228.10 Immigration in European cities and the determinants of social exclusion

Thursday, August 2, 2012: 10:30 AM
Faculty of Economics, TBA
Distributed Paper
Giuliana COSTA , Politecnico di Milano, Italy
Benjamin EWERT , Justus-Liebig Universität Giessen, Germany
European cities attract immigrants from all over the world in large number. This ongoing influx and spatial concentration diminish the exclusive explanatory power of national migration policies. Instead cities such as Amsterdam, Barcelona, Berlin or Milan become social laboratories where patterns of immigration and respective conflicts can be studied like under a burning glass. Based on a comparative study of 20 medium and large scale cities in ten European countries, this paper seeks out determinants of social inclusion and exclusion for immigrants in local welfare systems.
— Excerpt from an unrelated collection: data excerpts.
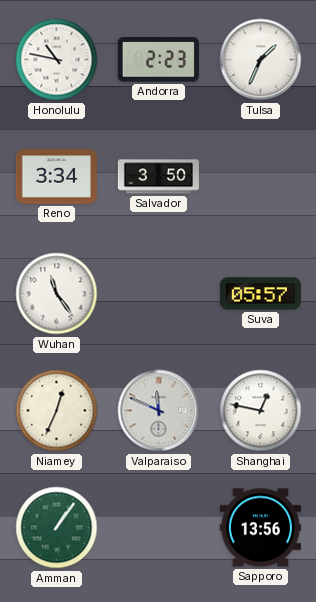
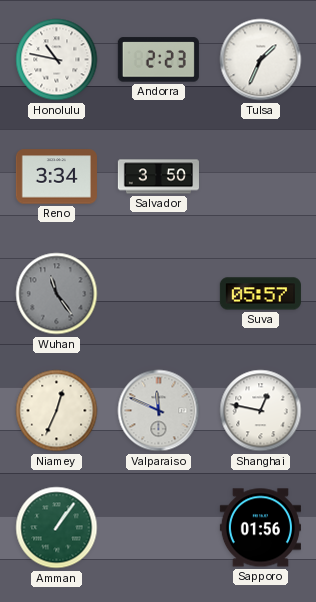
Wuhan dial: white -> grey
Sapporo: 13:56 -> 01:56
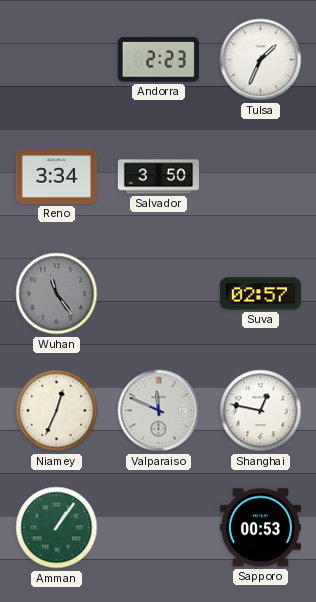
Honolulu: 10:47 -> none
Suva: 05:57 -> 02:57
Sapporo: 01:56 -> 00:53
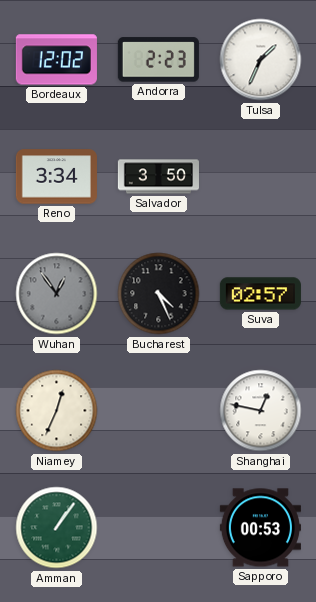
Bordeaux: none -> 12:02
Wuhan: 11:24 -> 12:54
Bucharest: none -> 4:26
Valparaiso: 11:49 -> none
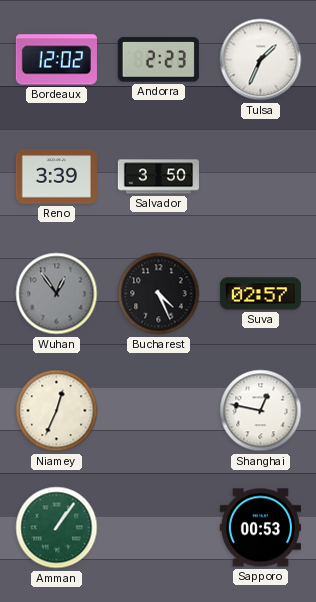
Reno: 3:34 -> 3:39
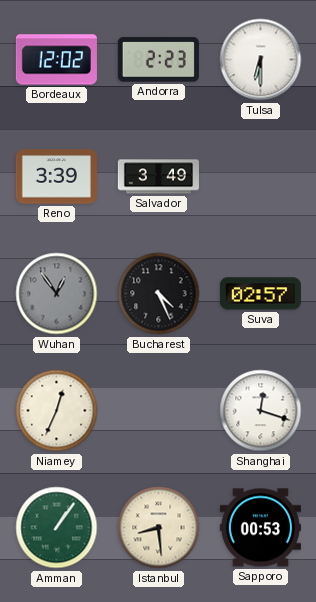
Tulsa: 1:34 -> 6:30
Salvador: 3:50 -> 3:49
Shanghai: 12:47 -> 12:18
Istanbul: none -> 8:29
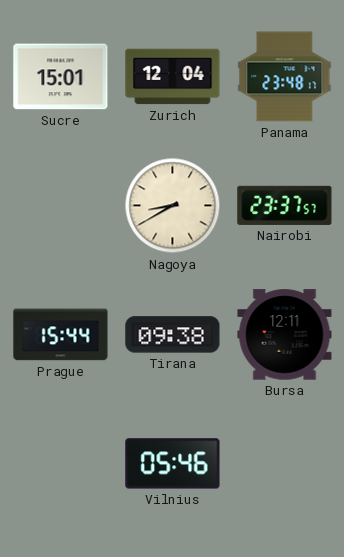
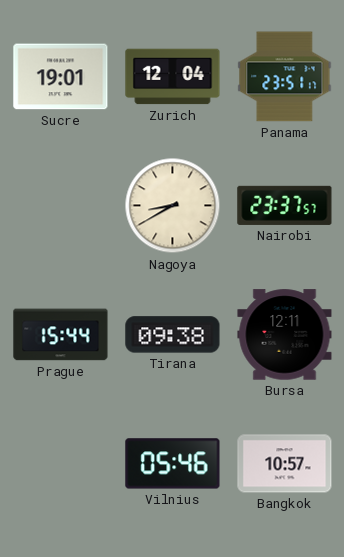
Sucre: 15:01 -> 19:01
Panama: 23:48 -> 23:51
Bangkok: none -> 10:57
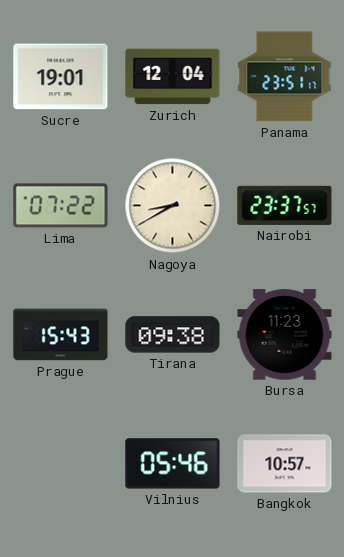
Lima: none -> 07:22
Prague: 15:44 -> 15:43
Bursa: 12:11 -> 11:23
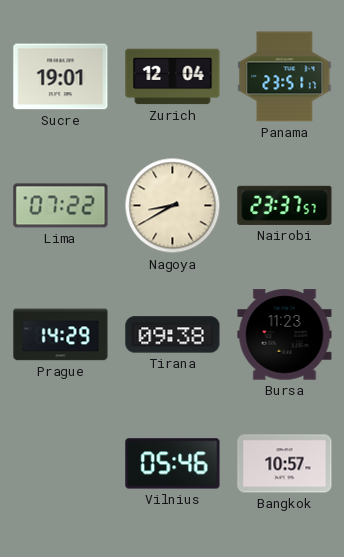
Prague: 15:43 -> 14:29
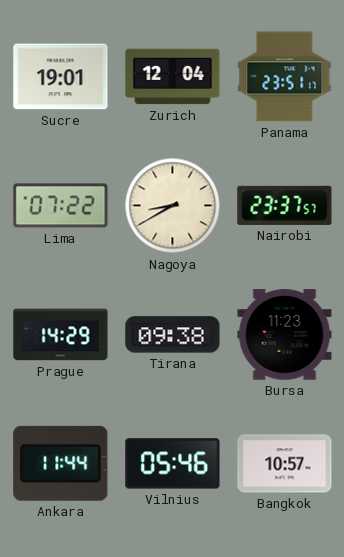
Ankara: none -> 11:44
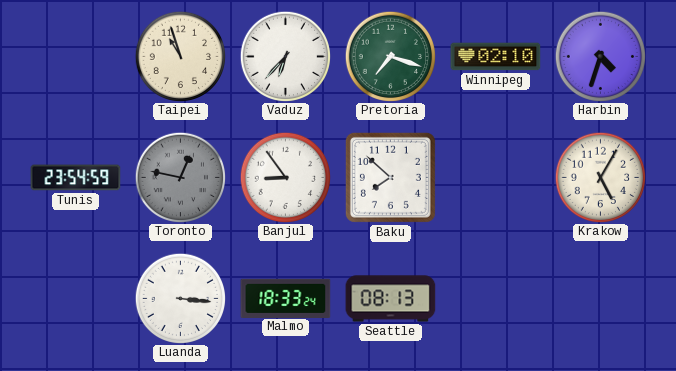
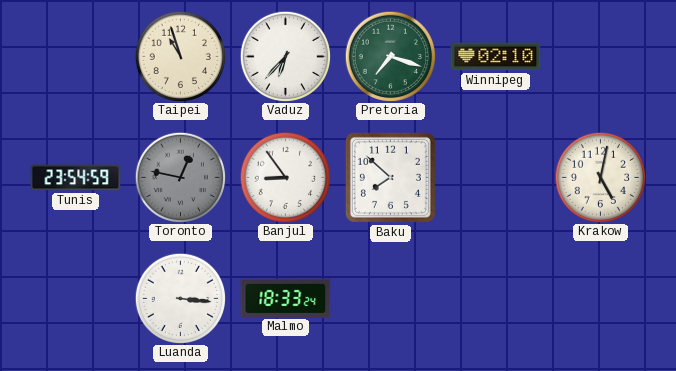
Harbin: 4:33 -> none
Krakow: 5:05 -> 5:02
Seattle: 08:13 -> none
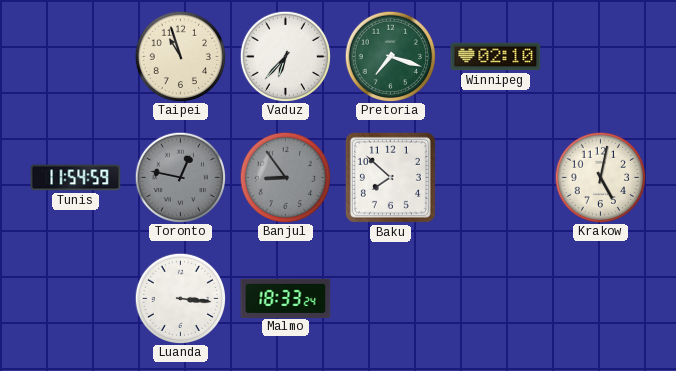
Tunis: 23:54 -> 11:54
Banjul dial: white -> grey
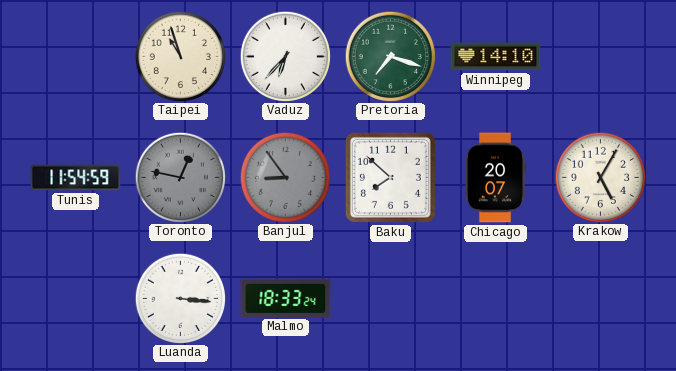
Winnipeg: 02:10 -> 14:10
Chicago: none -> 20:07
Krakow: 5:02 -> 5:05
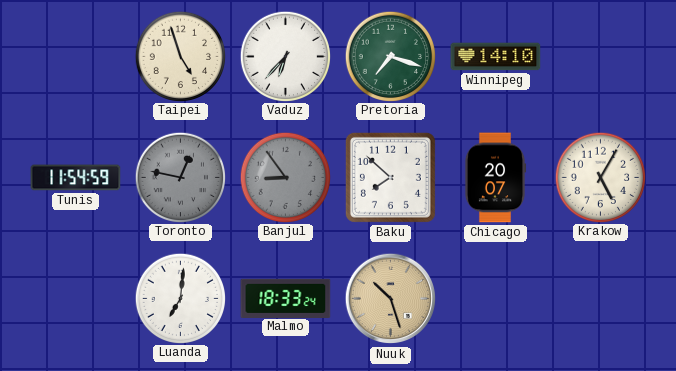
Taipei: 10:57 -> 4:57
Luanda: 3:16 -> 7:01
Nuuk: none -> 10:27
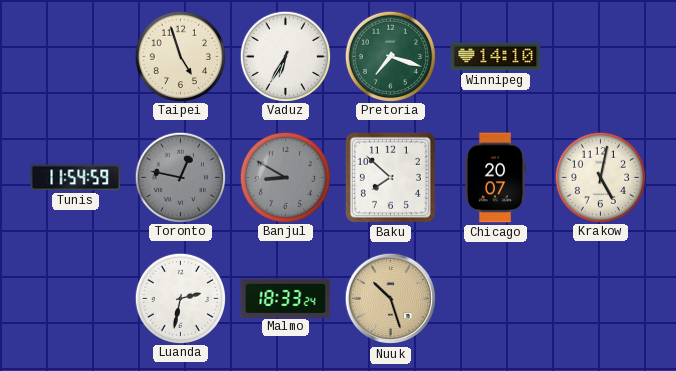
Vaduz: 6:37 -> 6:35
Banjul: 8:54 -> 8:50
Krakow: 5:05 -> 5:02
Luanda: 7:01 -> 2:32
By evaluating socioeconomic data and social backgrounds of first and first and a half generation immigrants, a preliminary typology of urban migration effects in the fields of housing, childcare and employment across European cities will be developed. It will be shown that cities or, more precisely, certain districts and neighbourhoods within cities may be vibrant localities where immigrants’ become users and co-producers of social services and communities of de facto outsiders get strengthened. On the other hand, effects of segregation and culminated difficulties of immigration (e.g. linguistic, cultural and bureaucratic constraints) may turn whole districts into homogeneous but deprived zones in which inhabitants are treated as second class citizens who lack access to decent work, appropriate housing and childcare facilities. According to our empirical data, social inclusion of immigrants depends largely on productive contacts with fellow native citizens, trust-based relationships with local institutions, service providers and Third Sector Organizations (TSOs) and, additionally, immigrants’ overall competences to make use of these resources. In a nutshell, the paper describes cities as ambiguous places where immigrants can (more easily than in rural areas) become a part of a loosely integrated urban immigrant society but may also be imprisoned in an environment that accelerates a social downward mobility.